Es stellte sich heraus, dass die drei zunächst geplant hatten, die Flagge in der Nähe des Gebäudes der Stadtverwaltung zu hissen, Mediazona berichtet aber, dass sie keine Leiter finden konnten. Auf dem Heimweg sah Fonarjow, der jüngste der drei, anscheinend zufällig eine geeignete Stelle, sprang einfach auf das Dach und stellte die Flagge auf, bevor die anderen Zeit hatten, etwas dazu sagen. Er behauptete während des gesamten Gerichtsverfahrens, dass er keine Ahnung gehabt habe, dass es sich um ein FSB-Gebäude gehandelt habe.

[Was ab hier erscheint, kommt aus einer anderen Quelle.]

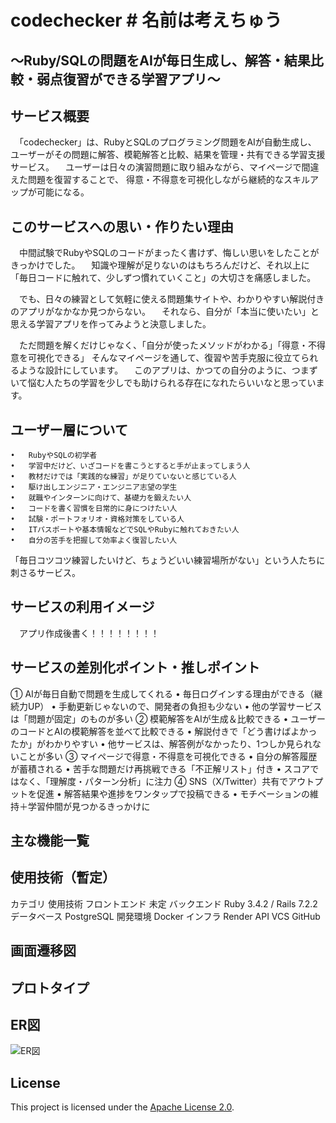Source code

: # codechecker # 名前は考えちゅう

～Ruby/SQLの問題をAIが毎日生成し、解答・結果比較・弱点復習ができる学習アプリ～
---
## サービス概要

　「codechecker」は、RubyとSQLのプログラミング問題をAIが自動生成し、
ユーザーがその問題に解答、模範解答と比較、結果を管理・共有できる学習支援サービス。
　ユーザーは日々の演習問題に取り組みながら、マイページで間違えた問題を復習することで、
得意・不得意を可視化しながら継続的なスキルアップが可能になる。

## このサービスへの思い・作りたい理由

　中間試験でRubyやSQLのコードがまったく書けず、悔しい思いをしたことがきっかけでした。
　知識や理解が足りないのはもちろんだけど、それ以上に「毎日コードに触れて、少しずつ慣れていくこと」の大切さを痛感しました。

　でも、日々の練習として気軽に使える問題集サイトや、わかりやすい解説付きのアプリがなかなか見つからない。
　それなら、自分が「本当に使いたい」と思える学習アプリを作ってみようと決意しました。

　ただ問題を解くだけじゃなく、「自分が使ったメソッドがわかる」「得意・不得意を可視化できる」
そんなマイページを通して、復習や苦手克服に役立てられるような設計にしています。
　このアプリは、かつての自分のように、つまずいて悩む人たちの学習を少しでも助けられる存在になれたらいいなと思っています。

## ユーザー層について

	•	RubyやSQLの初学者
	•	学習中だけど、いざコードを書こうとすると手が止まってしまう人
	•	教材だけでは「実践的な練習」が足りていないと感じている人
	•	駆け出しエンジニア・エンジニア志望の学生
	•	就職やインターンに向けて、基礎力を鍛えたい人
	•	コードを書く習慣を日常的に身につけたい人
	•	試験・ポートフォリオ・資格対策をしている人
	•	ITパスポートや基本情報などでSQLやRubyに触れておきたい人
	•	自分の苦手を把握して効率よく復習したい人
「毎日コツコツ練習したいけど、ちょうどいい練習場所がない」という人たちに刺さるサービス。

## サービスの利用イメージ

　アプリ作成後書く！！！！！！！！

## サービスの差別化ポイント・推しポイント

① AIが毎日自動で問題を生成してくれる
	•	毎日ログインする理由ができる（継続力UP）
	•	手動更新じゃないので、開発者の負担も少ない
	•	他の学習サービスは「問題が固定」のものが多い
② 模範解答をAIが生成＆比較できる
	•	ユーザーのコードとAIの模範解答を並べて比較できる
	•	解説付きで「どう書けばよかったか」がわかりやすい
	•	他サービスは、解答例がなかったり、1つしか見られないことが多い
③ マイページで得意・不得意を可視化できる
	•	自分の解答履歴が蓄積される
	•	苦手な問題だけ再挑戦できる「不正解リスト」付き
	•	スコアではなく、「理解度・パターン分析」に注力
④ SNS（X/Twitter）共有でアウトプットを促進
	•	解答結果や進捗をワンタップで投稿できる
	•	モチベーションの維持＋学習仲間が見つかるきっかけに

## 主な機能一覧


## 使用技術（暫定）

カテゴリ	使用技術
フロントエンド	未定
バックエンド	Ruby 3.4.2 / Rails 7.2.2
データベース	PostgreSQL
開発環境	Docker
インフラ	Render
API	
VCS	GitHub

## 画面遷移図

## プロトタイプ

## ER図

![ER図](https://i.gyazo.com/de43e76a9f75a2c62369899e29f352dd.png)

## License

This project is licensed under the [Apache License 2.0](LICENSE).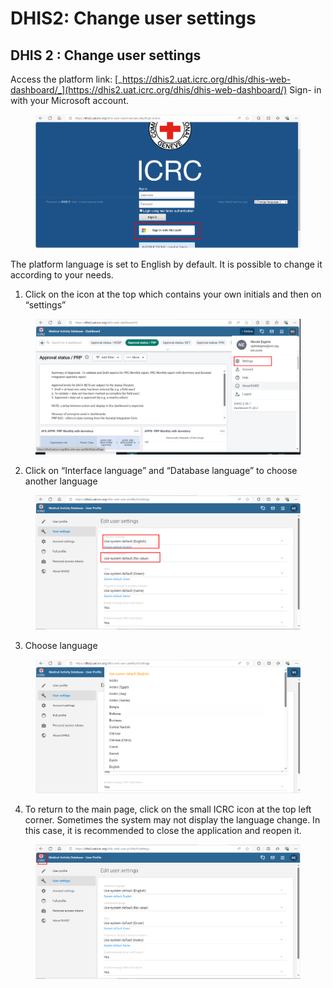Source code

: # DHIS2: Change user settings

## DHIS 2 : Change user settings

Access the platform link: [_https://dhis2.uat.icrc.org/dhis/dhis-web-dashboard/_](https://dhis2.uat.icrc.org/dhis/dhis-web-dashboard/) Sign- in with your Microsoft account.

<figure><img src="../../.gitbook/assets/image (18) (1) (1).png" alt=""><figcaption></figcaption></figure>

The platform language is set to English by default. It is possible to change it according to your needs.

1. Click on the icon at the top which contains your own initials and then on “settings”

<figure><img src="../../.gitbook/assets/image (19) (1) (1).png" alt=""><figcaption></figcaption></figure>

2. Click on “Interface language” and “Database language” to choose another language

<figure><img src="../../.gitbook/assets/image (20) (1) (1).png" alt=""><figcaption></figcaption></figure>

3. Choose language

<figure><img src="../../.gitbook/assets/image (22) (1) (1).png" alt=""><figcaption></figcaption></figure>

4. To return to the main page, click on the small ICRC icon at the top left corner. Sometimes the system may not display the language change. In this case, it is recommended to close the application and reopen it.

<figure><img src="../../.gitbook/assets/image (23) (1).png" alt=""><figcaption></figcaption></figure>
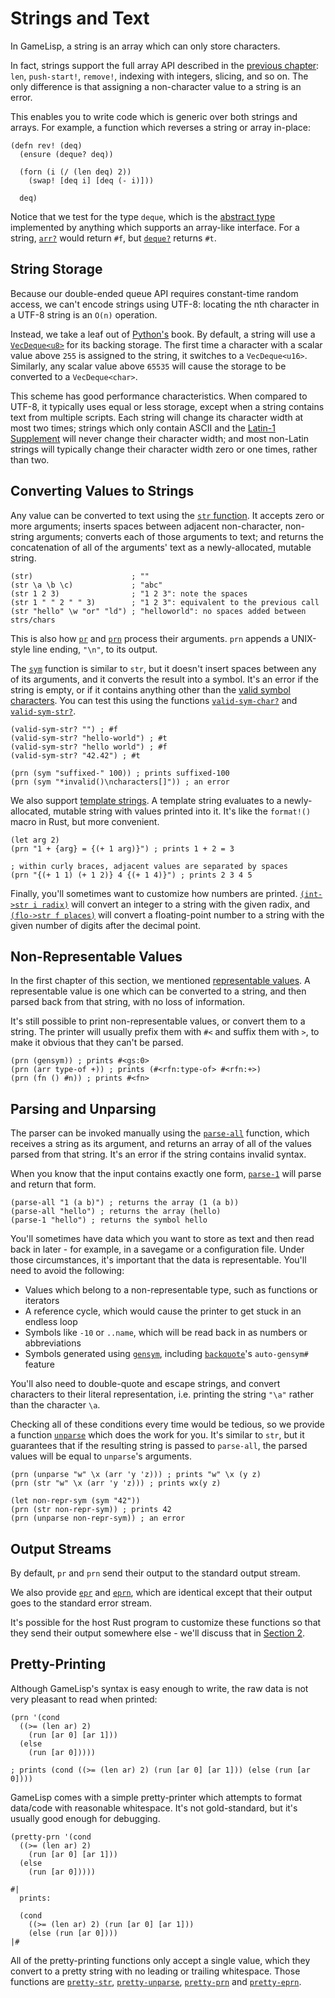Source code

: # Strings and Text

In GameLisp, a string is an array which can only store characters.

In fact, strings support the full array API described in the [previous chapter](arrays.md):
`len`, `push-start!`, `remove!`, indexing with integers, slicing, and so on. The only difference
is that assigning a non-character value to a string is an error.

This enables you to write code which is generic over both strings and arrays. For example,
a function which reverses a string or array in-place:

	(defn rev! (deq)
	  (ensure (deque? deq))

	  (forn (i (/ (len deq) 2))
	    (swap! [deq i] [deq (- i)]))

	  deq)

Notice that we test for the type `deque`, which is the [abstract type](syntax-and-types.md#type-summary) 
implemented by anything which supports an array-like interface. For a string, 
[`arr?`](../std/arr-p) would return `#f`, but [`deque?`](../std/deque-p) returns `#t`.


## String Storage

Because our double-ended queue API requires constant-time random access, we can't encode 
strings using UTF-8: locating the nth character in a UTF-8 string is an `O(n)` operation.

Instead, we take a leaf out of [Python's](https://www.python.org/dev/peps/pep-0393/) book.
By default, a string will use a [`VecDeque<u8>`] for its backing storage. The first time a 
character with a scalar value above `255` is assigned to the string, it switches to a 
`VecDeque<u16>`. Similarly, any scalar value above `65535` will cause the storage to be 
converted to a `VecDeque<char>`.

This scheme has good performance characteristics. When compared to UTF-8, it typically uses 
equal or less storage, except when a string contains text from multiple scripts. Each string will 
change its character width at most two times; strings which only contain ASCII and the 
[Latin-1 Supplement] will never change their character width; and most non-Latin strings will 
typically change their character width zero or one times, rather than two.

[`VecDeque<u8>`]: https://doc.rust-lang.org/std/collections/struct.VecDeque.html
[Latin-1 Supplement]: https://en.wikipedia.org/wiki/List_of_Unicode_characters#Latin-1_Supplement


## Converting Values to Strings

Any value can be converted to text using the [`str` function](../std/str). It accepts zero or more 
arguments; inserts spaces between adjacent non-character, non-string arguments; converts each 
of those arguments to text; and returns the concatenation of all of the arguments' text as a 
newly-allocated, mutable string.

	(str)                      ; ""
	(str \a \b \c)             ; "abc"
	(str 1 2 3)                ; "1 2 3": note the spaces
	(str 1 " " 2 " " 3)        ; "1 2 3": equivalent to the previous call
	(str "hello" \w "or" "ld") ; "helloworld": no spaces added between strs/chars

This is also how [`pr`](../std/pr) and [`prn`](../std/prn-fn) process their arguments. `prn` 
appends a UNIX-style line ending, `"\n"`, to its output.

The [`sym`](../std/sym) function is similar to `str`, but it doesn't insert spaces between any of 
its arguments, and it converts the result into a symbol. It's an error if the string is empty, or 
if it contains anything other than the [valid symbol characters](syntax-and-types.md#sym). You can
test this using the functions [`valid-sym-char?`](../std/valid-sym-char-p) and
[`valid-sym-str?`](../std/valid-sym-str-p).
	
	(valid-sym-str? "") ; #f
	(valid-sym-str? "hello-world") ; #t
	(valid-sym-str? "hello world") ; #f
	(valid-sym-str? "42.42") ; #t

	(prn (sym "suffixed-" 100)) ; prints suffixed-100
	(prn (sym "*invalid()\ncharacters[]")) ; an error

We also support [template strings](syntax-and-types.md#abbreviations). A template string evaluates 
to a newly-allocated, mutable string with values printed into it. It's like the `format!()`
macro in Rust, but more convenient.

	(let arg 2)
	(prn "1 + {arg} = {(+ 1 arg)}") ; prints 1 + 2 = 3

	; within curly braces, adjacent values are separated by spaces
	(prn "{(+ 1 1) (+ 1 2)} 4 {(+ 1 4)}") ; prints 2 3 4 5

Finally, you'll sometimes want to customize how numbers are printed. 
[`(int->str i radix)`](../std/int-to-str) will convert an integer to a string with the given 
radix, and [`(flo->str f places)`](../std/flo-to-str) will convert a floating-point number to a 
string with the given number of digits after the decimal point.


## Non-Representable Values

In the first chapter of this section, we mentioned [representable values]. A representable value
is one which can be converted to a string, and then parsed back from that string, with no loss of
information.

[representable values]: syntax-and-types.md#representable-types

It's still possible to print non-representable values, or convert them to a string. The printer
will usually prefix them with `#<` and suffix them with `>`, to make it obvious that they can't be
parsed.

	(prn (gensym)) ; prints #<gs:0>
	(prn (arr type-of +)) ; prints (#<rfn:type-of> #<rfn:+>)
	(prn (fn () #n)) ; prints #<fn>


## Parsing and Unparsing

The parser can be invoked manually using the [`parse-all`](../std/parse-all) function, which 
receives a string as its argument, and returns an array of all of the values parsed from that 
string. It's an error if the string contains invalid syntax.

When you know that the input contains exactly one form, [`parse-1`](../std/parse-1) will parse
and return that form.
	
	(parse-all "1 (a b)") ; returns the array (1 (a b))
	(parse-all "hello") ; returns the array (hello)
	(parse-1 "hello") ; returns the symbol hello

You'll sometimes have data which you want to store as text and then read back in later - for
example, in a savegame or a configuration file. Under those circumstances, it's important that
the data is representable. You'll need to avoid the following:
	
- Values which belong to a non-representable type, such as functions or iterators
- A reference cycle, which would cause the printer to get stuck in an endless loop
- Symbols like `-10` or `..name`, which will be read back in as numbers or abbreviations
- Symbols generated using [`gensym`](../std/gensym), including [`backquote`](../std/backquote)'s 
  `auto-gensym#` feature

You'll also need to double-quote and escape strings, and convert characters to their literal 
representation, i.e. printing the string `"\a"` rather than the character `\a`.

Checking all of these conditions every time would be tedious, so we provide a function
[`unparse`](../std/unparse) which does the work for you. It's similar to `str`, but it guarantees 
that if the resulting string is passed to `parse-all`, the parsed values will be equal
to `unparse`'s arguments.

	(prn (unparse "w" \x (arr 'y 'z))) ; prints "w" \x (y z)
	(prn (str "w" \x (arr 'y 'z))) ; prints wx(y z)

	(let non-repr-sym (sym "42"))
	(prn (str non-repr-sym)) ; prints 42
	(prn (unparse non-repr-sym)) ; an error


## Output Streams

By default, `pr` and `prn` send their output to the standard output stream.

We also provide [`epr`](../std/epr) and [`eprn`](../std/eprn), which are identical except that 
their output goes to the standard error stream.

It's possible for the host Rust program to customize these functions so that they send their
output somewhere else - we'll discuss that in [Section 2](the-glsp-crate.md#output-streams).


## Pretty-Printing

Although GameLisp's syntax is easy enough to write, the raw data is not very pleasant to read 
when printed:

	(prn '(cond
	  ((>= (len ar) 2)
	    (run [ar 0] [ar 1]))
	  (else
	    (run [ar 0]))))

	; prints (cond ((>= (len ar) 2) (run [ar 0] [ar 1])) (else (run [ar 0])))

GameLisp comes with a simple pretty-printer which attempts to format data/code with reasonable
whitespace. It's not gold-standard, but it's usually good enough for debugging.

	(pretty-prn '(cond
	  ((>= (len ar) 2)
	    (run [ar 0] [ar 1]))
	  (else
	    (run [ar 0]))))

	#|
	  prints:

  	  (cond
  	    ((>= (len ar) 2) (run [ar 0] [ar 1]))
  	    (else (run [ar 0])))
	|#

All of the pretty-printing functions only accept a single value, which they convert to a pretty
string with no leading or trailing whitespace. Those functions are 
[`pretty‑str`](../std/pretty-str), [`pretty‑unparse`](../std/pretty-unparse), 
[`pretty‑prn`](../std/pretty-prn) and [`pretty‑eprn`](../std/pretty-eprn).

Die Staatsanwaltschaft behauptete, dass alle drei Männer an der Tat beteiligt waren. Feldman litt jedoch als Kind an zerebraler Kinderlähmung und hätte allein schon physisch die „beanstandete Tat‘ nicht begehen können. Nach der Vermutung seines Anwalts Dmitrij Dinse haben sich die Ermittlungsbeamten auf ihn konzentriert, weil er im “Öffentlichen Selbstverteidigungsausschuss” sehr aktiv war. Feldman wird außerdem des Besitzes einer kleinen Menge Sprengstoff (Hexogen) beschuldigt (ohne dass es dafür irgendeine Grundlage gäbe…). Er gab an, man habe ihm den Sprengstoff untergeschoben, und sicherlich ist die Behauptung der Ermittler, er habe den Sprengstoff zu Hause gehabt, nicht sehr plausibel, da keine Spur davon in seiner Wohnung gefunden wurde. Außerdem hat das mit dem Hissen der Fahne nichts zu tun.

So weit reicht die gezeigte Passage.